Saat lantai berdetak ke bawah, Comal mengingat kembali quarterback terkenal di masa kecilnya. Apakah orang-orang itu benar-benar memiliki kehidupan seperti ini, tersembunyi di balik semua tabir asap ketenaran? Bagaimana mungkin ada orang yang menginginkan kehidupan seperti ini?

***

Membuka kunci pintu depan gym, Joel melirik jendela rumit dari logo cetak kaki gymnya dan berjalan ke sistem keamanan, dengan cepat melucuti perangkat. Setiap pagi sejak pindah ke fasilitas ini, dia akan tersenyum bangga di pintu depan itu. Dia menyukai cakar harimau besar yang terukir di kaca. Biayanya satu bundel untuk membuat, tetapi bernilai setiap sen. Cakar besar itu selalu membuatnya dalam suasana hati yang lebih baik dan mengatur harinya hanya dengan melihat kaca yang terukir. Sesuatu tentang pintu buatan tangan itu membuatnya merasa lebih sukses daripada apa pun di sekitarnya.

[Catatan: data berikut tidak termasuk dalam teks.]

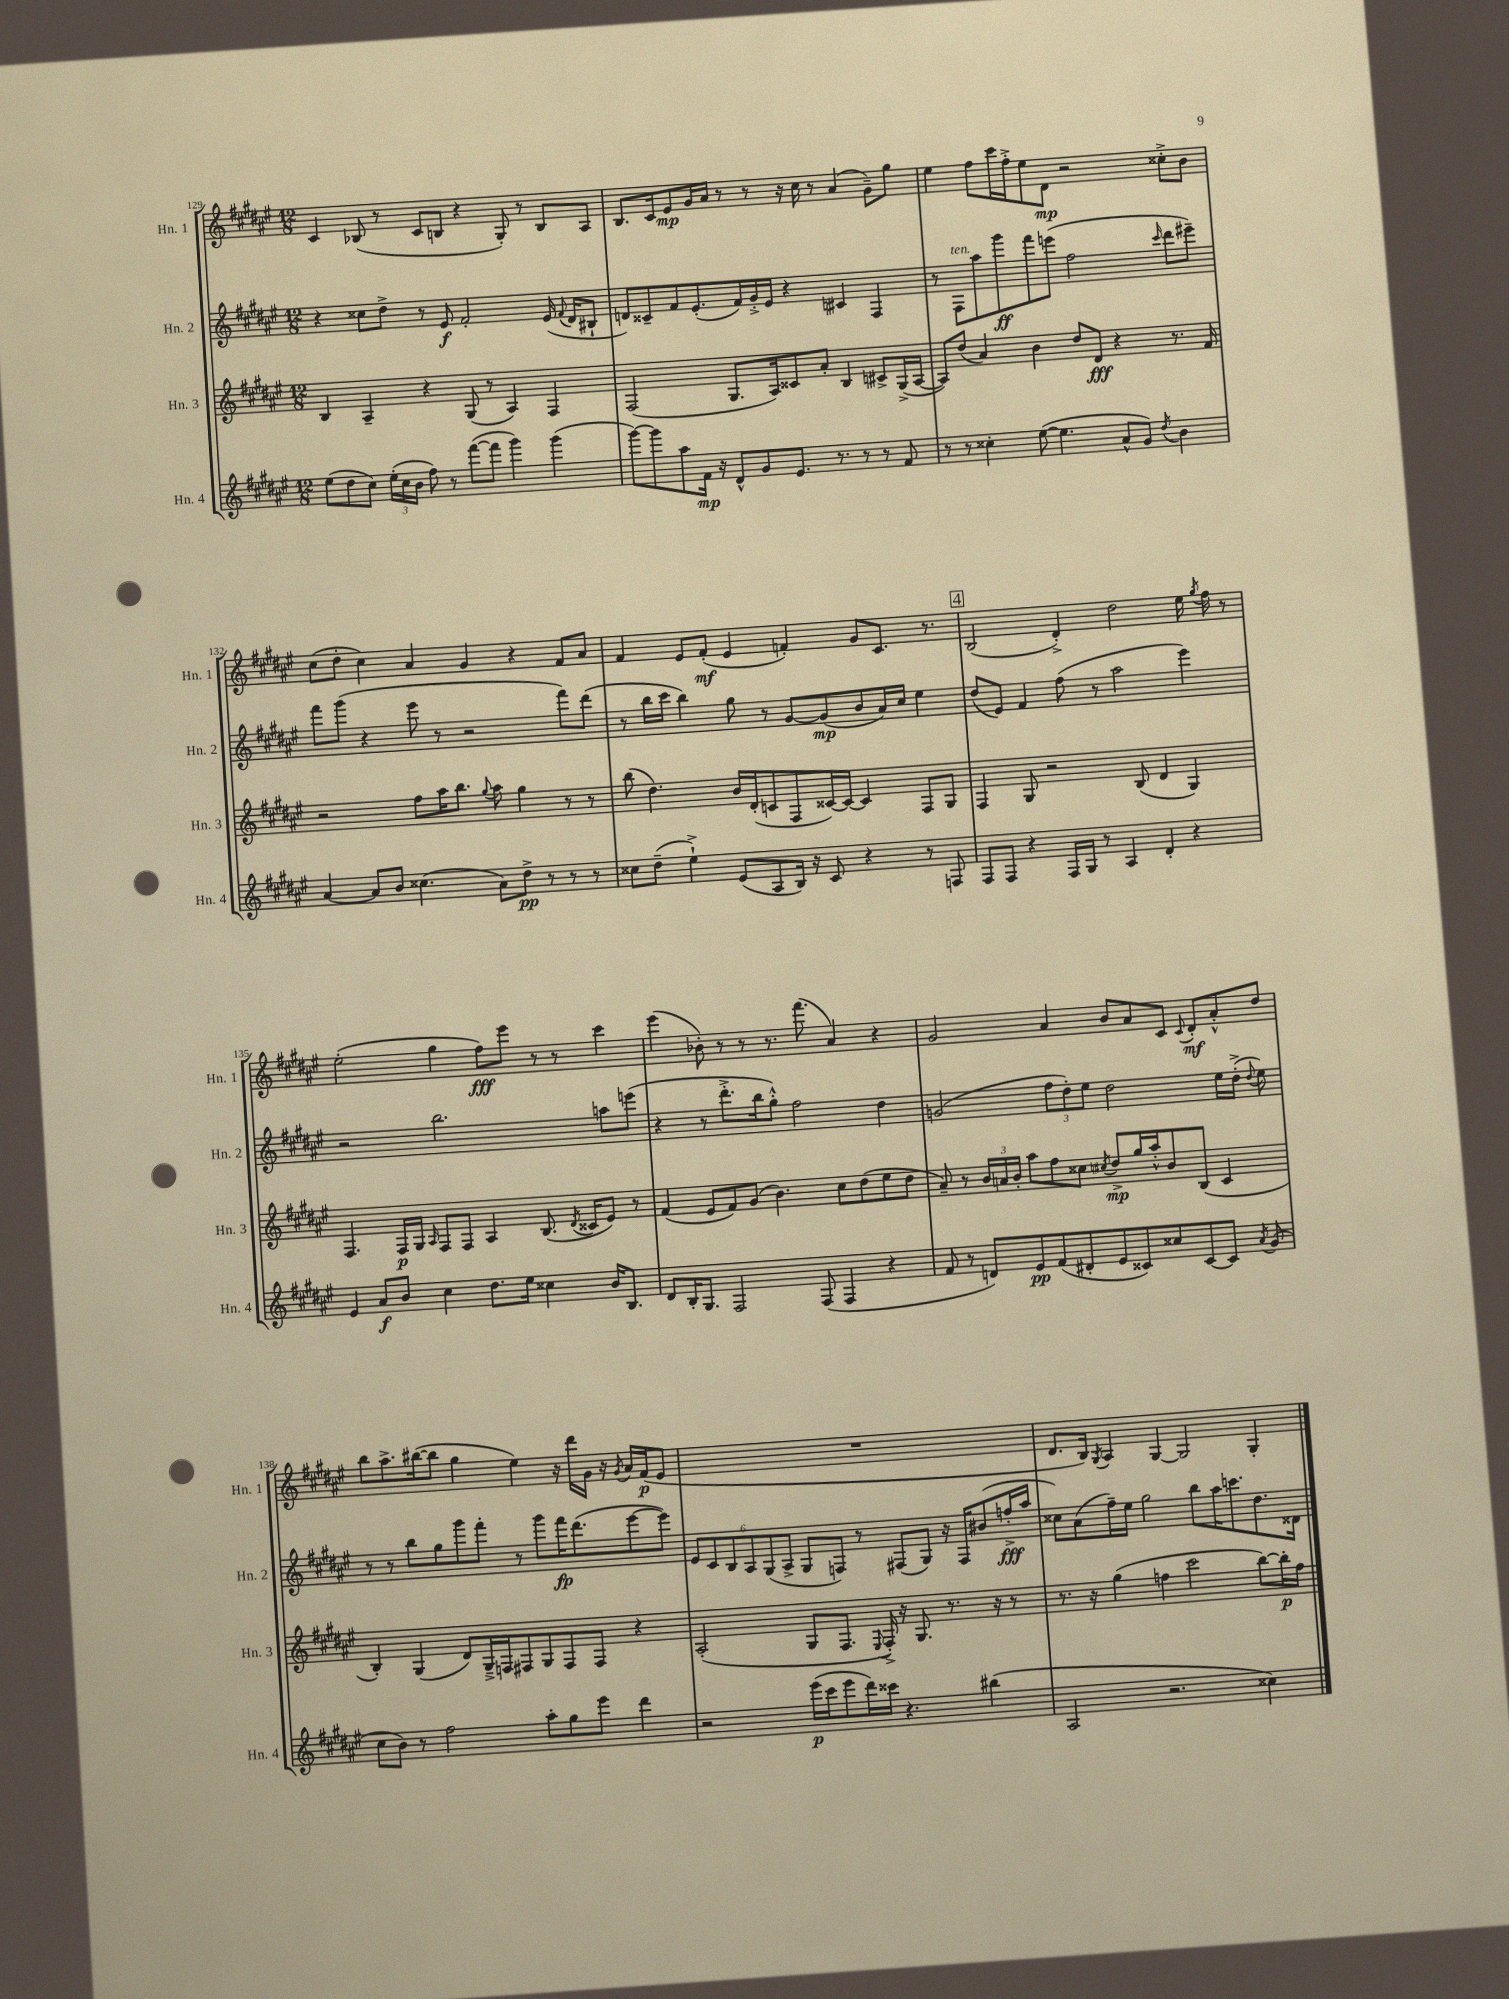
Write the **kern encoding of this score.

**kern	**dynam	**kern	**dynam	**kern	**dynam	**kern	**dynam
*part4	*part4	*part3	*part3	*part2	*part2	*part1	*part1
*staff4	*staff4	*staff3	*staff3	*staff2	*staff2	*staff1	*staff1
*I"Hn. 4	*	*I"Hn. 3	*	*I"Hn. 2	*	*I"Hn. 1	*
*I'Hn. 4	*	*I'Hn. 3	*	*I'Hn. 2	*	*I'Hn. 1	*
*clefG2	*	*clefG2	*	*clefG2	*	*clefG2	*
*k[f#c#g#d#a#e#]	*	*k[f#c#g#d#a#e#]	*	*k[f#c#g#d#a#e#]	*	*k[f#c#g#d#a#e#]	*
*M12/8	*	*M12/8	*	*M12/8	*	*M12/8	*
=129	=129	=129	=129	=129	=129	=129	=129
(8ee#\L	.	4B/	.	4r	.	4c#/	.
8dd#\	.	.	.	.	.	.	.
8cc#\J)	.	4A#~/	.	8cc##X\L	.	(8B-X/	.
(24ee#'\LL	.	.	.	8dd#^\J	.	8r	.
24cc#\	.	.	.	.	.	.	.
24b\JJ	.	.	.	.	.	.	.
8ff#\)	.	4r	.	8r	.	8c#/L	.
8r	.	.	.	8e#/	f	8Bn/J	.
([8fff#\L	.	(8G#/	.	2f#'/	.	4r	.
8fff#\J]	.	8r	.	.	.	.	.
4ggg#\)	.	4A#/)	.	.	.	8G#'/)	.
.	.	.	.	.	.	8r	.
(4ggg#\	.	4F#/	.	(16e#/	.	8B/L	.
.	.	.	.	8qqf#/	.	.	.
.	.	.	.	16d#/KL	.	.	.
.	.	.	.	8B#X`/J	.	8A#/J	.
=130	=130	=130	=130	=130	=130	=130	=130
[8ggg#\L)	.	(2F#/	.	8dn/L)	.	8.B/L	.
8ggg#\]	.	.	.	8c##X~/	.	.	.
.	.	.	.	.	.	16c#/k	.
8aa#\	.	.	.	8f#/	.	8e#/	mp
16f#\Jk	mp	.	.	(8.e#'/	.	16g#/L	.
16r	.	.	.	.	.	16a#/JJ	.
8d#^^/L	.	8.G#/L	.	.	.	8r	.
.	.	.	.	16f#/L)	.	.	.
8g#/	.	.	.	16g#'^/	.	8r	.
.	.	16A#/k)	.	16e#/JJ	.	.	.
8.e#/J	.	8c##X/	.	4r	.	16r	.
.	.	.	.	.	.	16cc#\	.
.	.	8a#'/J	.	.	.	8r	.
8.r	.	.	.	.	.	.	.
.	.	4B/	.	4c#X/	.	(4a#/	.
8r	.	.	.	.	.	.	.
8r	.	8c#X^/L	.	4F#/	.	8g#~\L)	.
8f#/	.	(16G#^/L	.	.	.	8gg#\J	.
.	.	[16A#/JJ	.	.	.	.	.
=131	=131	=131	=131	=131	=131	=131	=131
8r	.	8A#/L])	.	8r	.	4ee#\	.
!	!	!	!	!LO:TX:a:i:t=ten.	!	!	!
8r	.	(8dd#/J	.	8F#\L	.	.	.
4cc##X'\	.	4a#/)	.	8aa#\	.	8ff#\L	.
.	.	.	.	8ggg#\	ff	16ccc#\L	.
.	.	.	.	.	.	16ff#'^\J	.
([8ee#\	.	4b\	.	8fff#\	.	8ee#\	.
4.ee#\]	.	.	.	(8eeen\J	.	8d#\J	mp
.	.	8dd#/L	.	2ff#\	.	2r	.
.	.	8d#/J	fff	.	.	.	.
8a#^^/L	.	4r	.	.	.	.	.
8g#/J)	.	.	.	.	.	.	.
8qdd#/	.	.	.	16qqccc#/	.	.	.
4b\	.	8.r	.	8ddd#\L	.	8cc##X'^\L	.
.	.	.	.	8eee#X~\J)	.	8b\J	.
.	.	16f#/	.	.	.	.	.
!!LO:LB:g=z
=132	=132	=132	=132	=132	=132	=132	=132
[4a#/	.	2r	.	8fff#\L	.	(8cc#\L	.
.	.	.	.	(8ggg#\J	.	8dd#'\J	.
8a#/L]	.	.	.	4r	.	4cc#\)	.
8b/J	.	.	.	.	.	.	.
(4.cc##X\	.	8ff#\L	.	8eee#\	.	4a#/	.
.	.	16aa#\K	.	8r	.	.	.
.	.	8.bb\J	.	.	.	.	.
.	.	.	.	2r	.	4g#/	.
.	.	8qqgg#/	.	.	.	.	.
8a#\L)	.	8aa#\	.	.	.	.	.
8dd#^\J	pp	4gg#\	.	.	.	4r	.
8r	.	.	.	.	.	.	.
8r	.	8r	.	8fff#\L)	.	8f#/L	.
8r	.	8r	.	(8ddd#\J	.	8a#/J	.
=133	=133	=133	=133	=133	=133	=133	=133
8cc##X\L	.	(8bb\	.	8r	.	4f#/	.
(8dd#~\J	.	4.dd#\)	.	16bb\LL	.	.	.
.	.	.	.	16ccc#\JJ	.	.	.
4ee#`^\)	.	.	.	4bb\)	.	8e#/L	.
.	.	.	.	.	.	(8f#'/J	mf
(8e#/L	.	16b/LL	.	8gg#\	.	4e#/	.
.	.	(16d#'/J	.	.	.	.	.
8A#/	.	8cn/	.	8r	.	.	.
16B/Jk)	.	8F#/	.	[8g#/L	.	4fn'/)	.
16r	.	.	.	.	.	.	.
8c#/	.	[16c##X/L)	.	(8g#/]	mp	.	.
.	.	16c##/JJ_	.	.	.	.	.
4r	.	4c##/]	.	8b/	.	8g#/L	.
.	.	.	.	16a#/L)	.	8.c#/J	.
.	.	.	.	16cc#/JJ	.	.	.
8r	.	8F#/L	.	4ee#\	.	.	.
.	.	.	.	.	.	8.r	.
8Fn/	.	8G#/J	.	.	.	.	.
!!LO:REH:place=s1:t=4
=134	=134	=134	=134	=134	=134	=134	=134
8F#/L	.	4F#/	.	(8dd#/L	.	(2B/	.
8F#/J	.	.	.	8e#/J)	.	.	.
4r	.	8G#/	.	4f#/	.	.	.
.	.	2r	.	.	.	.	.
16F#/LL	.	.	.	(8ff#\	.	4d#'^/)	.
16G#/JJ	.	.	.	.	.	.	.
8r	.	.	.	8r	.	.	.
4A#/	.	.	.	2aa#\	.	2dd#\	.
.	.	(8B/	.	.	.	.	.
4d#'/	.	4d#/	.	.	.	.	.
4r	.	4G#/)	.	4eee#\)	.	16ee#\	.
.	.	.	.	.	.	8qgg#/	.
.	.	.	.	.	.	16ff#\	.
.	.	.	.	.	.	8r	.
!!LO:LB:g=z
=135	=135	=135	=135	=135	=135	=135	=135
4e#/	.	4.F#/	.	2r	.	(2ee#'\	.
8a#/L	f	.	.	.	.	.	.
8b/J	.	16F#/LL	p	.	.	.	.
.	.	16G#/JJ	.	.	.	.	.
.	.	16qqA#/	.	.	.	.	.
4cc#\	.	8F#/L	.	2.bb\	.	4gg#\	.
.	.	8F#/J	.	.	.	.	.
8.dd#\L	.	4A#/	.	.	.	8ff#\L)	fff
.	.	.	.	.	.	8eee#\J	.
16ee#\Jk	.	.	.	.	.	.	.
4cc##X\	.	(8.B/	.	.	.	8r	.
.	.	.	.	.	.	8r	.
.	.	8qd#/	.	.	.	.	.
.	.	16c##X/KL	.	.	.	.	.
16b/KL	.	8e#/J)	.	8aan\L	.	4ccc#\	.
8.B/J	.	.	.	.	.	.	.
.	.	8r	.	(8eeen\J	.	.	.
=136	=136	=136	=136	=136	=136	=136	=136
8d#/L	.	(4f#/	.	4r	.	(4eee#\	.
16B'/K	.	.	.	.	.	.	.
8.G#/J	.	.	.	.	.	.	.
.	.	8e#/L	.	8r	.	8b-X'\)	.
2F#/	.	8f#/)	.	8.ddd#'^\L	.	8r	.
.	.	(8g#/J	.	.	.	8r	.
.	.	.	.	16bb\k	.	.	.
.	.	4.b\)	.	8gg#'^^\J)	.	8.r	.
.	.	.	.	2ff#\	.	.	.
.	.	.	.	.	.	(8.fff#\	.
(8F#/	.	.	.	.	.	.	.
4F#/	.	8cc#\L	.	.	.	4a#/)	.
.	.	(8dd#\	.	.	.	.	.
4r	.	8ee#\	.	4dd#\	.	4r	.
.	.	8dd#\J	.	.	.	.	.
=137	=137	=137	=137	=137	=137	=137	=137
8f#/	.	8a#~/)	.	(2gn/	.	2g#/	.
8r	.	8r	.	.	.	.	.
8dn/L)	.	24b/LL	.	.	.	.	.
.	.	24an/	.	.	.	.	.
.	.	24b'/JJ	.	.	.	.	.
8e#/	pp	8aa#\L	.	.	.	.	.
(8f#/	.	8ff#\	.	12ff#\L	.	4a#/	.
.	.	.	.	12dd#'\)	.	.	.
8d#X'/	.	8cc##X\J	.	.	.	.	.
.	.	.	.	12ee#\J	.	.	.
.	.	8qcc#X/	.	.	.	.	.
8e#/	.	8dd#^/L	mp	2dd#\	.	8b/L	.
8c##X/)	.	16gg#/L	.	.	.	8a#/	.
.	.	16aa#'^^/J	.	.	.	.	.
8cc##X/	.	8b/	.	.	.	8c#/J	.
.	.	.	.	.	.	8qqc#/	.
[8c##/	.	(8B/J	.	.	.	8d#'/L	mf
8c##/J]	.	4c#/	.	16ee#\LL	.	8a#'^^/	.
.	.	.	.	(16dd#'^\JJ	.	.	.
8qa#/	.	.	.	8qqdd#/	.	.	.
(8g#/	.	.	.	8ee#\)	.	8dd#/J	.
!!LO:LB:g=z
=138	=138	=138	=138	=138	=138	=138	=138
8cc#\L	.	4B'/)	.	8r	.	8bb\L	.
8b\J)	.	.	.	8r	.	8.aa#^\	.
8r	.	(4G#/	.	8bb\L	.	.	.
.	.	.	.	.	.	([16bb#X\k	.
2ff#\	.	.	.	8gg#\	.	8bb#\J]	.
.	.	8d#/L)	.	8ggg#\	.	4gg#\	.
.	.	16G#~^/L	.	8fff#'\J	.	.	.
.	.	16Fn/J	.	.	.	.	.
.	.	8F#X/	.	8r	.	4ee#\)	.
8aa#'\L	.	8G#/	.	8ggg#\L	.	.	.
8gg#\	.	8F#/	.	16fff#\K	fp	16r	.
.	.	.	.	(8.ddd#\	.	16ddd#\LL	.
8eee#\J	.	8F#/J	.	.	.	16g#\JJ	.
.	.	.	.	.	.	16r	.
.	.	.	.	.	.	8qg#/	.
4ddd#\	.	4r	.	[8eee#\	.	16a#/LL	.
.	.	.	.	.	.	(16f#/J	p
.	.	.	.	8eee#\J])	.	8e#/J	.
=139	=139	=139	=139	=139	=139	=139	=139
2r	.	(2A#'/	.	12e#/L	.	1.r	.
.	.	.	.	12c#/	.	.	.
.	.	.	.	12B/	.	.	.
.	.	.	.	12A#/	.	.	.
.	.	.	.	(12G#/	.	.	.
.	.	.	.	12A#^/J	.	.	.
(16eee#\LL	p	8G#/L	.	8G#/L	.	.	.
16ccc#\J	.	.	.	.	.	.	.
8eee#\	.	8.F#/J	.	8Fn/J)	.	.	.
16ddd#\L)	.	.	.	8r	.	.	.
.	.	8qqE#/	.	.	.	.	.
16ccc##X\JJ	.	16F#'^/)	.	.	.	.	.
4.r	.	16r	.	(8F#X/L	.	.	.
.	.	8.G#/	.	.	.	.	.
.	.	.	.	8G#/J)	.	.	.
.	.	8.r	.	16r	.	.	.
.	.	.	.	16F#/KL	.	.	.
(4bb#X\	.	.	.	(8b#X/	.	.	.
.	.	16r	.	.	.	.	.
.	.	8r	.	16ffn'^/L	fff	.	.
.	.	.	.	16aa#/JJ	.	.	.
=140	=140	=140	=140	=140	=140	=140	=140
2A#/	.	8.r	.	8cc##X\L)	.	8.d#/L	.
.	.	.	.	(8a#\	.	.	.
.	.	16r	.	.	.	16B/Jk)	.
.	.	.	.	.	.	8qG#/	.
.	.	(4gg#\	.	16ff#~\L)	.	4A#/	.
.	.	.	.	16ee#\JJ	.	.	.
.	.	.	.	2gg#\	.	.	.
2.r	.	4ffn\	.	.	.	[4G#/	.
.	.	2ccc#\	.	.	.	2G#/]	.
.	.	.	.	8bb\L	.	.	.
.	.	.	.	16aa#\K	.	.	.
.	.	.	.	8.cccn\	.	.	.
4cc##X\)	.	[8bb\L)	.	8.dd#\	.	4G#'/	.
.	.	16bb'\L]	p	.	.	.	.
.	.	16ff\JJ	.	16d##X\Jk	.	.	.
==	==	==	==	==	==	==	==
*-	*-	*-	*-	*-	*-	*-	*-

Sekarang, dengan peringkat sikapnya di suatu tempat antara buruk dan hanya omong kosong, Joel hanya fokus pada pukul empat tiga puluh pagi dan masih benar-benar gelap di luar. Dia pergi larut malam sebelumnya, mungkin hampir tengah malam, tapi dia benar-benar tidak tahu pasti. Membalik saklar di bawah sistem keamanan, lampu di atas kepala menjadi hidup, memaksanya untuk menyipitkan mata di bawah sorotan terang mereka. Joel menguap lebar sambil berbalik untuk mengunci pintu depan. Dia memulai setiap pagi dengan cara yang sama, dengan latihan yang baik selama satu jam sebelum mandi dan memulai hari kerjanya.

Februari, bahkan di Texas, berarti cuaca dingin di luar. Berliku menuju ruang ganti, dia melangkah masuk dan melepaskan keringatnya. Joel dengan cepat berganti menjadi celana pendek atletik dan kaus oblong. Dengan sepatu lari di tangannya, dia pergi ke ruang latihan. Ruangan ini tersedia untuk setiap anggota tim yang berusia di atas enam belas tahun, dan tampak seperti ruang latihan gym lainnya. Cermin dari lantai ke langit-langit membentang di sepanjang dinding belakang. Drop down layar datar dari langit-langit diposisikan di empat sudut ruangan. Beberapa treadmill, sepeda, dan elips berjajar di satu dinding. Sisi lain mengadakan berbagai macam bangku beban dan stand beban bebas yang diisi dengan setiap jenis beban yang tersedia di pasar. Joel menyalakan salah satu treadmill, membiarkannya memanas, sambil memasang earbud iPodnya di tempatnya.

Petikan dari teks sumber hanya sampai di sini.